Textauszug:
Meine Damen und Herren! Ich wiederhole noch einmal die Präambel, wie sie eben Kollege Schiemann zitiert hat. Sie lautet in dem entscheidenden Halbsatz: „Ausgehend von den leidvollen Erfahrungen nationalsozialistischer und kommunistischer Gewaltherrschaft, eingedenk eigener Schuld an seiner Vergangenheit, von dem Willen geleitet, der Gerechtigkeit, dem Frieden und der Bewahrung der Schöpfung zu dienen, hat sich das Volk im Freistaat Sachsen dank der friedlichen Revolution des Oktober 1989 diese Verfassung gegeben.“ Schon der Wortlaut der Präambel der Sächsischen Verfassung entlarvt Ihren Beitrag im Mai 1992, Herr Bartl, und er entlarvt ihn auch heute vor dem Hintergrund Ihres Antrages.

Meine Damen und Herren! Eine antifaschistische Klausel, wie es heißt, als Staatszielbestimmung, so wie Sie dies wollen, vermittelt den Eindruck, die Verfassung des Freistaates sei gegenüber anderen Gefahren blind. Das ist gerade nicht der Fall. Wir haben eine freiheitlichdemokratische Grundordnung,

(Prof. Dr. Peter Porsch, Linksfraktion.PDS: Wie kommen Sie auf die Idee?)

und diese Grundordnung mit ihrer Verfassung ist wehrhaft, und sie muss wehrhaft bleiben, und zwar gegenüber jeglichen verfassungsfeindlichen Richtungen.

Daten:

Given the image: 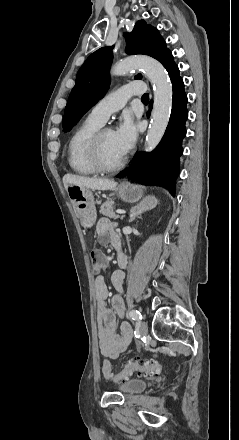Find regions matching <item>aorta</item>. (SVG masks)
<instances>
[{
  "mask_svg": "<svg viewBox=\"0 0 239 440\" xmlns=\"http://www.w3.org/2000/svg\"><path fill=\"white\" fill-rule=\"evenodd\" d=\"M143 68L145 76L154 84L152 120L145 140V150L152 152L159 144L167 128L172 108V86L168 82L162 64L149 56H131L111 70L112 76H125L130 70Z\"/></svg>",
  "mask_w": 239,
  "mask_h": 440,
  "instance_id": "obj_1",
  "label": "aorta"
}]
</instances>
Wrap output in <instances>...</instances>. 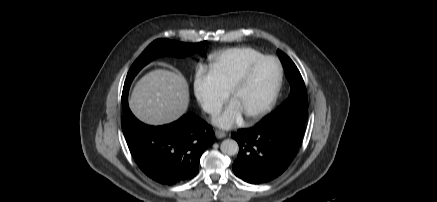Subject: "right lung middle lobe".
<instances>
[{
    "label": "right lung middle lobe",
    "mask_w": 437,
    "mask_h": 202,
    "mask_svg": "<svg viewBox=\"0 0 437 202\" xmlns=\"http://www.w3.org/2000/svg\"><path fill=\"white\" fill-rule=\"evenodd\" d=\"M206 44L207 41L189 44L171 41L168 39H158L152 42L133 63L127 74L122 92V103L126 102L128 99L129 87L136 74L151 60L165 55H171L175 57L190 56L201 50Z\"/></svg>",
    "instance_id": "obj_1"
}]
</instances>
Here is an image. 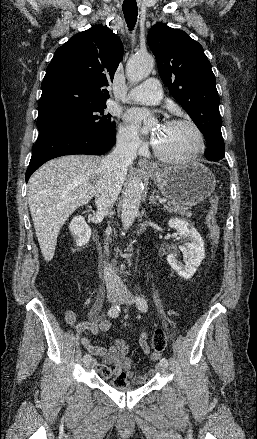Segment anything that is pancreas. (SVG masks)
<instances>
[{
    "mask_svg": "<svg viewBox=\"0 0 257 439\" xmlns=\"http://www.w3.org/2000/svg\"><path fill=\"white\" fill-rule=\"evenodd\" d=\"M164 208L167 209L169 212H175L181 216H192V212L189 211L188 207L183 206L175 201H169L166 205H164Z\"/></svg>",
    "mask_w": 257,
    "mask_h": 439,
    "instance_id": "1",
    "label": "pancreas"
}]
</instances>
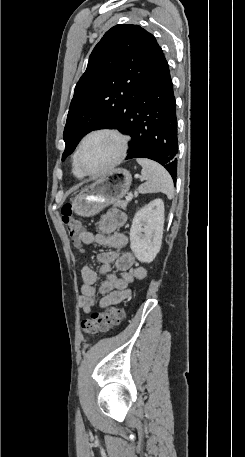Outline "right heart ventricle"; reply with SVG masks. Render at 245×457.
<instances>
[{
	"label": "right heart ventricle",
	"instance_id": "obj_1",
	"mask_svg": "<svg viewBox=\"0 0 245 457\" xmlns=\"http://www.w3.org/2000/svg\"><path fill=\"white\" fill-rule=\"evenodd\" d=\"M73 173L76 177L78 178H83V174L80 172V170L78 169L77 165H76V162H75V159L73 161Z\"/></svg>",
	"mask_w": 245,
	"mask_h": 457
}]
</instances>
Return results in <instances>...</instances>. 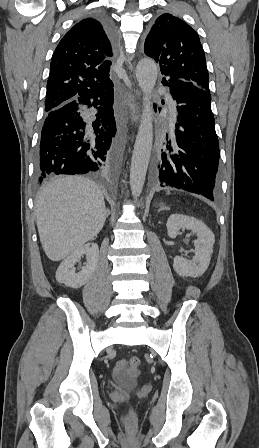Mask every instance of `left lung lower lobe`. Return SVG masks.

Aufgabe 1:
Welchem Ereignis verdankt das Volk im Freistaat Sachsen laut der in der Rede zur Sächsischen Verfassung zitierten Präambel, dass es sich diese Verfassung gegeben hat?
Aufgabe 2:
Schreibe die Rede zur Präambel der Sächsischen Verfassung im Anschluss an ihren letzten Satz weiter.

Erwartete Antwort 1:
Der friedlichen Revolution des Oktober 1989.

Erwartete Antwort 2:
(Beifall bei der CDU, der SPD, der FDP und den GRÜNEN)

Gerade vor dem Hintergrund dieser unsäglichen Tat in Sachsen-Anhalt, auf die Sie sich eben bezogen haben, zeigt die Verfassungswirklichkeit, dass der Schutz der Verfassung und der Einzelnen, die in diesem Verfassungsstaat leben, auch gelingt. Nach allen Richtungen ist die Verfassung wehrhaft, meine Damen und Herren. Sie wird auch wehrhaft bleiben. Gruppierungen und Einzelpersonen, die dies nicht einsehen oder einsehen wollen oder die ihrerseits Hand anlegen an diese freiheitlichdemokratische Grundordnung, müssen die ganze Härte des Gesetzes spüren, aus welchen Gründen und aus welchen Richtungen auch immer sie kommen mögen.

(Beifall bei der CDU, der SPD, der FDP und den GRÜNEN)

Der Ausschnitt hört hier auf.